*EXCERPTED RECORDS*.

○ ○ ○

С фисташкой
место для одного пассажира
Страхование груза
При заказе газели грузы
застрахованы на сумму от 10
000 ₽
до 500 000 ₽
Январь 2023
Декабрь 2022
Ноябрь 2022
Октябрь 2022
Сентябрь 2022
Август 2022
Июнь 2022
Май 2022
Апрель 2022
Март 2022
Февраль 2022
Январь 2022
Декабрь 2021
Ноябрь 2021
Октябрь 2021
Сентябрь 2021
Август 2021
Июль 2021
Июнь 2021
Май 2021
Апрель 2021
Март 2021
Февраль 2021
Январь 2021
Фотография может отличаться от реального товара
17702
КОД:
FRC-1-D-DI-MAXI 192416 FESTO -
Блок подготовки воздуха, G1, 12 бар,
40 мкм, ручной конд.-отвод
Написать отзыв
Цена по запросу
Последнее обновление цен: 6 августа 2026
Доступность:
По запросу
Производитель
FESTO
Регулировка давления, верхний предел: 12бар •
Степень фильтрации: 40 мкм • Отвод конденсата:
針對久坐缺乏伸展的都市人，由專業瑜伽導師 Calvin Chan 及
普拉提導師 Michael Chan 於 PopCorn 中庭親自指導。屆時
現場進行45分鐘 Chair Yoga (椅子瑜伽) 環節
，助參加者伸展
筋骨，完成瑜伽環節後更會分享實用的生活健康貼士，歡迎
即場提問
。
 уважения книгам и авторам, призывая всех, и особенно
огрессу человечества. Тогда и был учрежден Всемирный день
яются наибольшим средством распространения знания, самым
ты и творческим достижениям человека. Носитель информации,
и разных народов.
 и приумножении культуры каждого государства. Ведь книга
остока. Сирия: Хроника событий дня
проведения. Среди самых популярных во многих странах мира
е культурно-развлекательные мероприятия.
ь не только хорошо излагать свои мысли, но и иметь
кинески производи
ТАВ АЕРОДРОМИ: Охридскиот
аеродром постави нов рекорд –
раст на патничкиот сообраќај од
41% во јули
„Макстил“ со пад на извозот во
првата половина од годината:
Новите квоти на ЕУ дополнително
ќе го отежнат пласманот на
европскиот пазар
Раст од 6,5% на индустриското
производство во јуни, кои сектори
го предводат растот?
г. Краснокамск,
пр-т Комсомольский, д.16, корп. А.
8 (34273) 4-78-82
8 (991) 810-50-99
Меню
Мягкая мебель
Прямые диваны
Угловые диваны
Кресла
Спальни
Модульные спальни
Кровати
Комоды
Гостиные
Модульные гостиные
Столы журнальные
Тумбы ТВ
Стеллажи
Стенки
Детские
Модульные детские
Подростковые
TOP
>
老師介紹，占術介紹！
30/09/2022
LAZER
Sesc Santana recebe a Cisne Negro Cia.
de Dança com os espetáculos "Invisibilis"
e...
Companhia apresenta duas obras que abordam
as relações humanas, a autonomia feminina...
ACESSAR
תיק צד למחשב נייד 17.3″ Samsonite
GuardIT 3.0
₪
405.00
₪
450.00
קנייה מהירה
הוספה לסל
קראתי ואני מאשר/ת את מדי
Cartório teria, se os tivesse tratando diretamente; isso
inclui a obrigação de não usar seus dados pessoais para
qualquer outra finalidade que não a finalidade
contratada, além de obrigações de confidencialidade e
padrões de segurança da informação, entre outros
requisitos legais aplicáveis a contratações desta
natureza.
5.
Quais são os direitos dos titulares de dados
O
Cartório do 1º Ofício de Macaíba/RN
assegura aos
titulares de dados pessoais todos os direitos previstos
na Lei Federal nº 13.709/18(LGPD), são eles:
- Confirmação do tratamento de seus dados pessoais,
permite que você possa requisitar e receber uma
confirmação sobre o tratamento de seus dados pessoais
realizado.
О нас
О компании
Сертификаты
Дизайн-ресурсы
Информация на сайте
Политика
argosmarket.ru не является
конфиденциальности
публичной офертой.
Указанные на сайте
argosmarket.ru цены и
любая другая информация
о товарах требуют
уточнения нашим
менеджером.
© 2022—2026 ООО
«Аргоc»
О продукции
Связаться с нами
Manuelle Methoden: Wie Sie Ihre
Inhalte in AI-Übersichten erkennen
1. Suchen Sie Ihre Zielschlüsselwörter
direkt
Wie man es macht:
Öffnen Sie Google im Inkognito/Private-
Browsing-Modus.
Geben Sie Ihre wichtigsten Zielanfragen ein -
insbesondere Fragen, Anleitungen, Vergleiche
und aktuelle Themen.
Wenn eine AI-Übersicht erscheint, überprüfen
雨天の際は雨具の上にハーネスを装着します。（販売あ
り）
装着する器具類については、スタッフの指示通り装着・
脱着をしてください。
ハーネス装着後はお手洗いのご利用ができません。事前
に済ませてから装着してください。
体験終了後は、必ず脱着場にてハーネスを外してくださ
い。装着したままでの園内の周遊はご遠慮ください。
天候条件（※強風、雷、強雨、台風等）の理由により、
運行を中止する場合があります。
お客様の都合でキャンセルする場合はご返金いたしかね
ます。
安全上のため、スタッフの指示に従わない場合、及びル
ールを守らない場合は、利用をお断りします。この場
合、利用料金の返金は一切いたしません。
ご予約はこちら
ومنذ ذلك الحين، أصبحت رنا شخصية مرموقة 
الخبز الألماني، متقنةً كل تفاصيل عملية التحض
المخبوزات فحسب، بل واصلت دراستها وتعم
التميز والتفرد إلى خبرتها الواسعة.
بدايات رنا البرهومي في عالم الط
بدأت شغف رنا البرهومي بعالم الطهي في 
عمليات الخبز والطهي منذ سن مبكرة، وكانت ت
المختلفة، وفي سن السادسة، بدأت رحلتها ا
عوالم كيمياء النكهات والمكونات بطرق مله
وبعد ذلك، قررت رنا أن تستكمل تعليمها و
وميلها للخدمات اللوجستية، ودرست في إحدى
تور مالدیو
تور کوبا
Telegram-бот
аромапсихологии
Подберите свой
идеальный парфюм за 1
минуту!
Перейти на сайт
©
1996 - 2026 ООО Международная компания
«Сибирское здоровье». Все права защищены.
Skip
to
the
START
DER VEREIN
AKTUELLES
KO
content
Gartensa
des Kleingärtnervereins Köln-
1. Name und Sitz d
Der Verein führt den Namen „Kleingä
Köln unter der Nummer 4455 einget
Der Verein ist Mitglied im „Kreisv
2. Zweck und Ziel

○ ○ ○

*TASK ITEM*. Your answer must be a single number: the count of lines above that hold the word "Chan".

*PROBLEM SOLUTION*. 2